Locai Labs, a UK-based AI firm, has thrown a wrench into the frontier model race, announcing the open-source release of Locai L1-Large. The company claims its new model, built on the Qwen3 235B Instruct architecture, has surpassed leading proprietary models—including GPT-5, Claude 4.5 Sonnet, and Gemini Flash 2.5—on the critical Arena Hard v2 benchmark for conversational alignment and human preference.
The achievement is notable not just for the performance metrics, but for *how* Locai L1-Large was trained. Locai Labs developed a new post-training framework called "Forget-Me-Not," which allows the model to self-improve on downstream tasks without relying on expensive, human-labeled preference data.
Forget-Me-Not combines the concepts of experience replay (mixing in old data to prevent catastrophic forgetting) and self-improvement (where the model generates and grades its own training data). This process was targeted at aligning the model toward broad goals like helpfulness, conciseness, and factuality. The results appear to validate the methodology: Locai L1-Large showed a 2.1% improvement on Arena Hard v2 over the base Qwen model and delivered a 17% improvement on the AgentHarm safety benchmark, suggesting the self-judgment process effectively filtered out harmful outputs.
Crucially, Locai achieved this efficiency while operating under significant computational constraints compared to its US rivals. The 235-billion-parameter Mixture of Experts (MoE) model was fine-tuned using only one node of eight NVIDIA H200 GPUs, leveraging advanced techniques like Parameter Efficient Fine-Tuning (PEFT) and multi-dimensional parallelization. Locai also emphasized that training occurred in UK data centers powered by 100% renewable energy, aligning with its broader "Community AI" (Co-AI) vision focused on sustainability and sovereignty.
The British Alignment Strategy
While most frontier models aim for a generalized, often US-centric, cultural neutrality, Locai L1-Large has deliberately carved out a specific cultural niche. The company explicitly post-trained the model to default to British English spelling and grammar and enhance its cultural awareness around British norms.
To achieve this, Locai leveraged CultureBank, a community-driven knowledge base that captures validated cultural descriptors and judgments. The model was prompted to generate nuanced, culturally sensitive advice using this context, ensuring its responses are appropriate for a British audience without resorting to generic answers.

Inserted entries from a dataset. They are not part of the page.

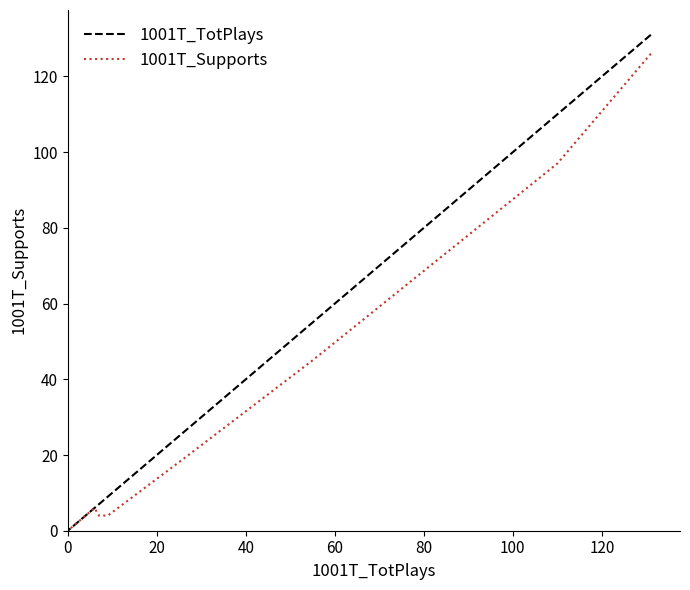

What is the average value of the 1001T_TotPlays series?

24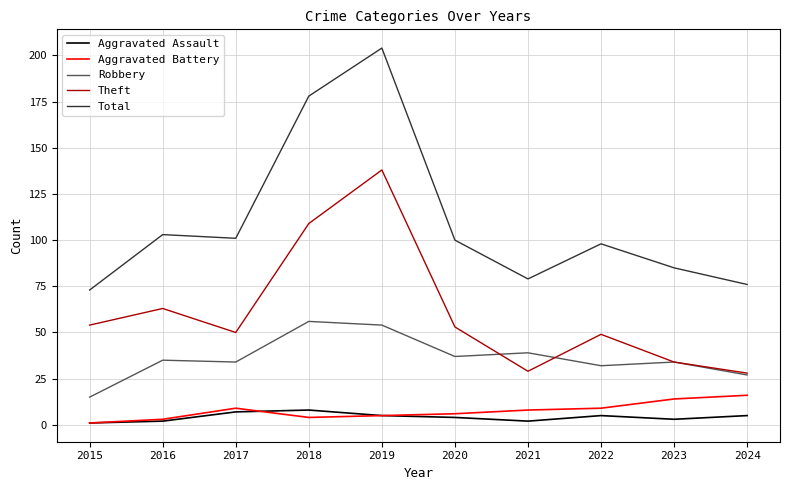

In Aggravated Assault, how many points are higher than both neighbors (excluding endpoints)?

2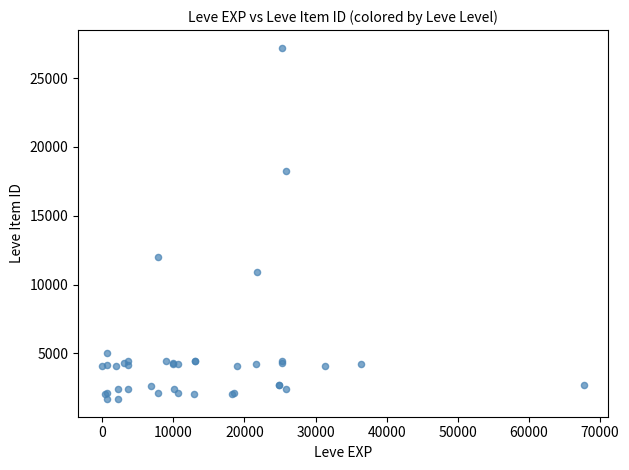

What Y value in the scatter plot is closest to 14448?

12018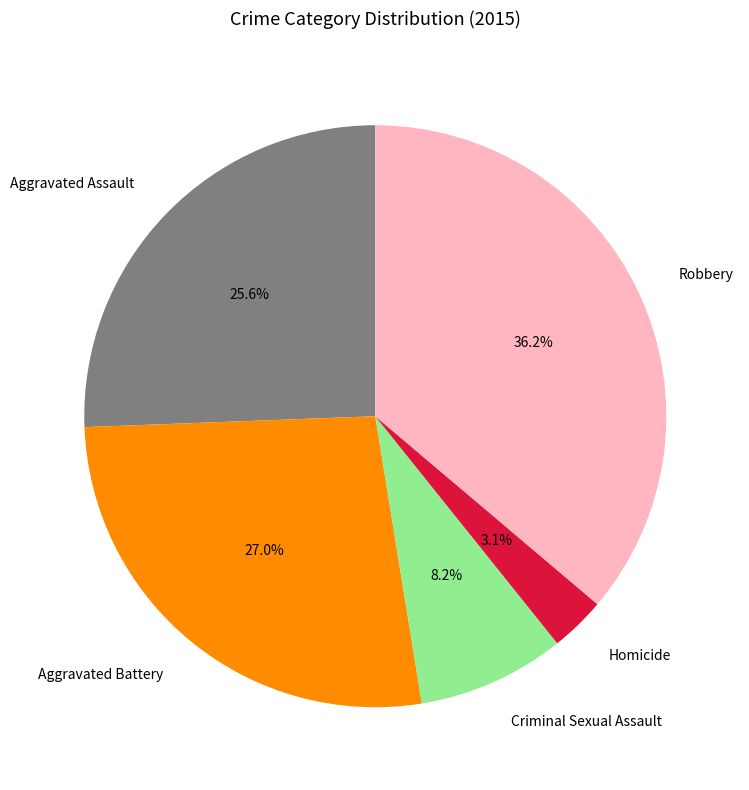

Is there a majority slice in this chart?

No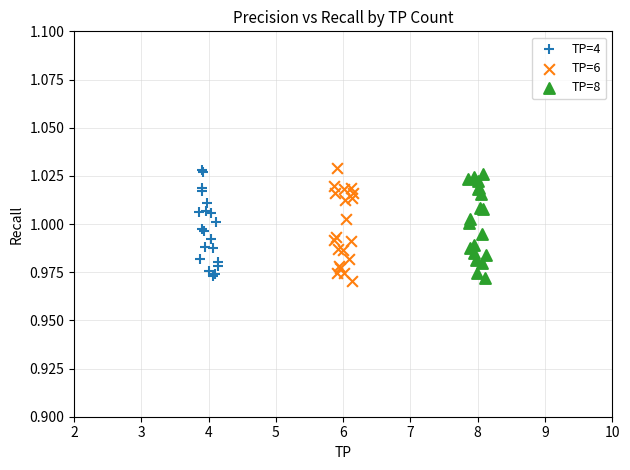

What are all the series names shown in the legend?

TP=4, TP=6, TP=8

Beyond cultural alignment, Locai addressed a significant issue in global AI: the neglect of low-resource languages. Recognizing that poor performance in languages like Welsh, Irish, and Scottish Gaelic could accelerate their decline, Locai developed an instruction tuning dataset based on bidirectional translations sourced from movie subtitles. This effort aims to improve multilingual proficiency in languages with a small digital footprint, a move that directly benefits specific regional user bases often overlooked by larger AI labs.
For deployment, Locai further optimized the model by converting it into an FP8 variant using Post-Training Quantisation (PTQ). In a clever move, they used the model’s own self-improvement data as the calibration dataset, allowing them to halve the model size and double throughput while retaining performance—all without requiring any human-labeled samples.
Locai L1-Large is now available both as an open-source release on Hugging Face and powering a new Early Access web application called Locai.chat. By combining open-source transparency, extreme efficiency, and a novel self-improvement framework that bypasses costly human labeling, Locai Labs is challenging the notion that only heavily funded US and Chinese giants can compete at the frontier level of AI alignment.